• **Exercise**
Report all lines of the data below that hold the word "down".
--- Provided records ---
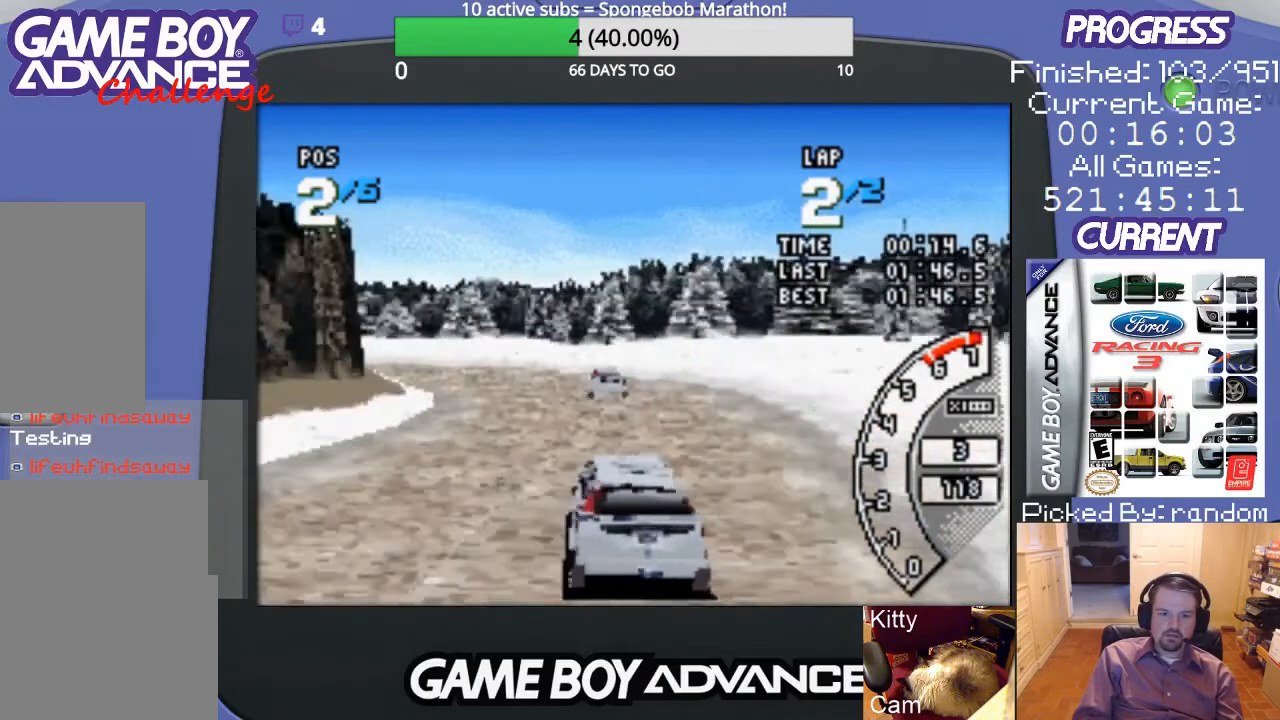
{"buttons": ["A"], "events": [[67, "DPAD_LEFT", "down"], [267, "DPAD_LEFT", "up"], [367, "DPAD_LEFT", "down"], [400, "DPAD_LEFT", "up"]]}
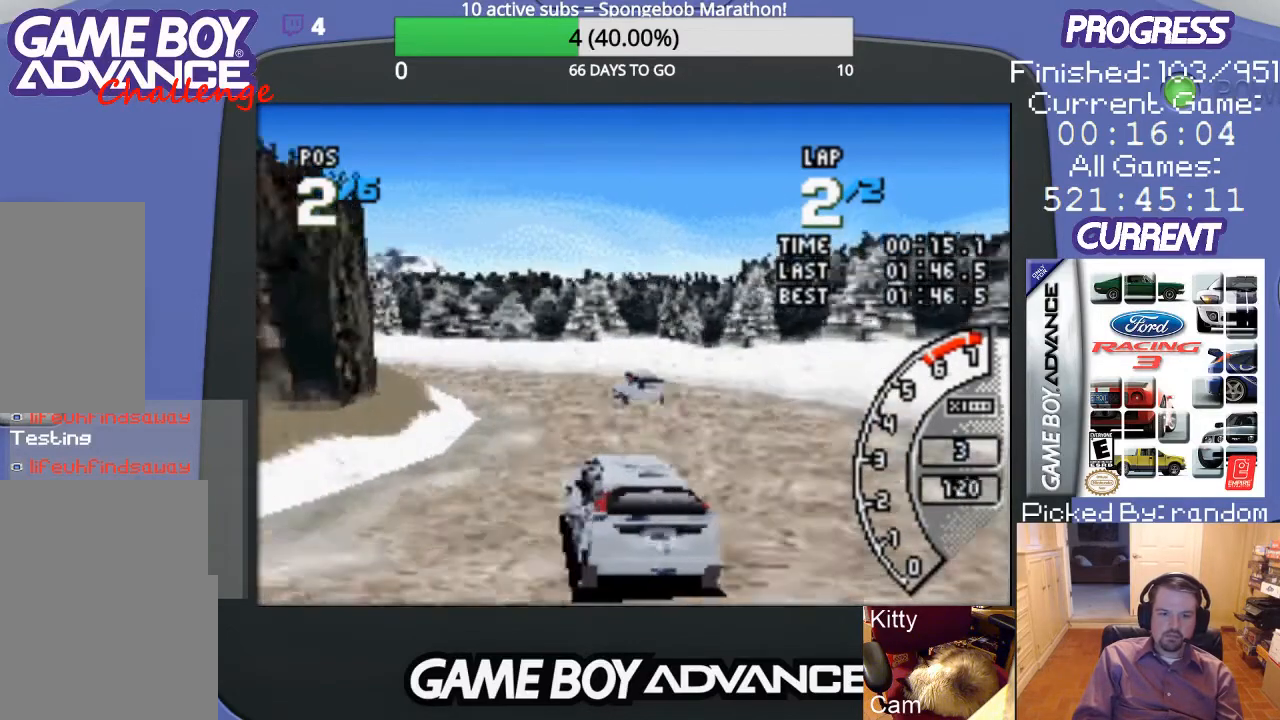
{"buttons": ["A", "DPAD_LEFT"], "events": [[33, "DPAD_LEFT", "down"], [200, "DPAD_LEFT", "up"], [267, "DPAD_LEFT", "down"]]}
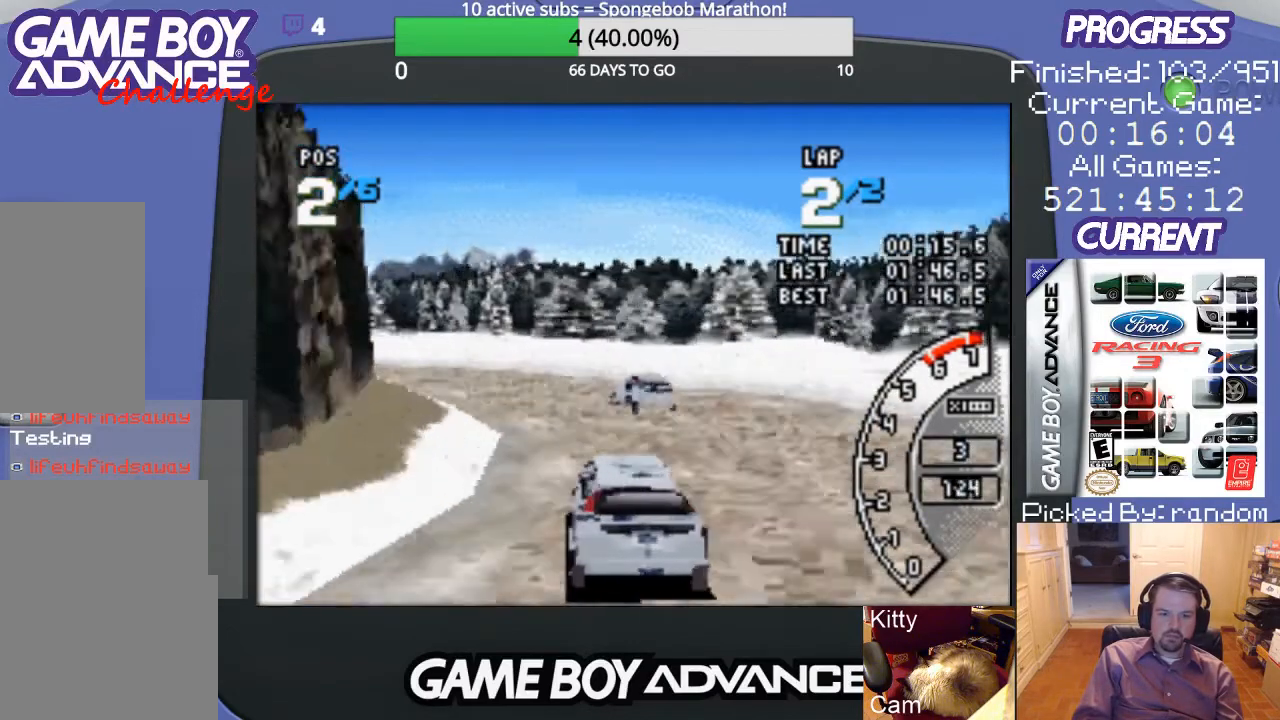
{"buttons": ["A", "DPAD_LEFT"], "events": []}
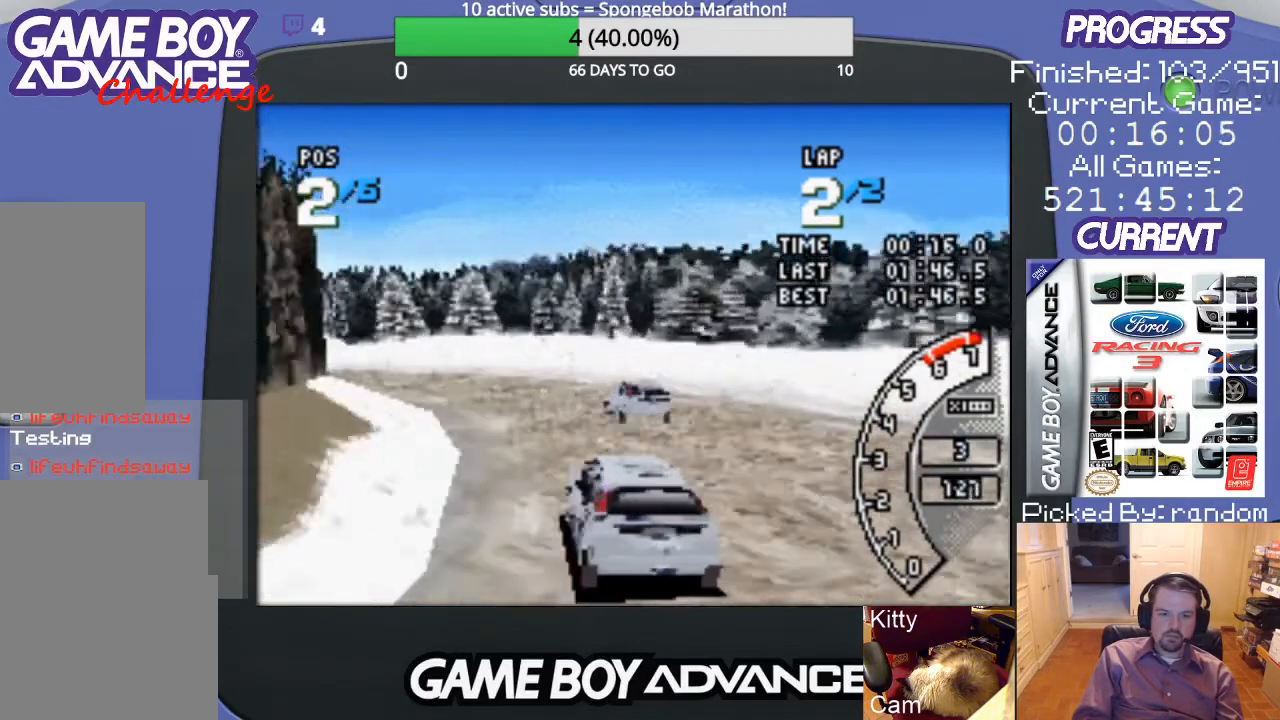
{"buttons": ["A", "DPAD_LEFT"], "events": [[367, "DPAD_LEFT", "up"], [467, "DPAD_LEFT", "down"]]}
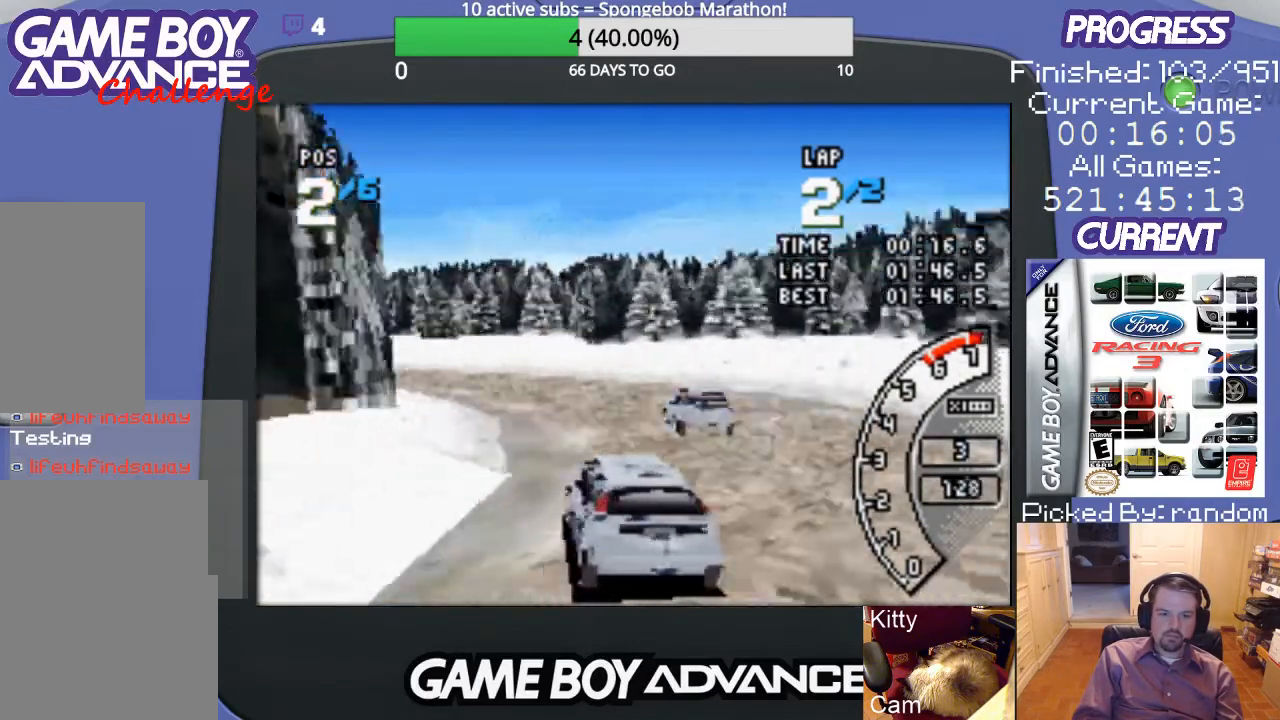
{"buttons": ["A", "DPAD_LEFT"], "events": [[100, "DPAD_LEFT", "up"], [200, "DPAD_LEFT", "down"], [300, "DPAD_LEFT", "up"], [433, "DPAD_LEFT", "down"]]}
---
• **Completed exercise**
{"buttons": ["A"], "events": [[67, "DPAD_LEFT", "down"], [267, "DPAD_LEFT", "up"], [367, "DPAD_LEFT", "down"], [400, "DPAD_LEFT", "up"]]}
{"buttons": ["A", "DPAD_LEFT"], "events": [[33, "DPAD_LEFT", "down"], [200, "DPAD_LEFT", "up"], [267, "DPAD_LEFT", "down"]]}
{"buttons": ["A", "DPAD_LEFT"], "events": [[367, "DPAD_LEFT", "up"], [467, "DPAD_LEFT", "down"]]}
{"buttons": ["A", "DPAD_LEFT"], "events": [[100, "DPAD_LEFT", "up"], [200, "DPAD_LEFT", "down"], [300, "DPAD_LEFT", "up"], [433, "DPAD_LEFT", "down"]]}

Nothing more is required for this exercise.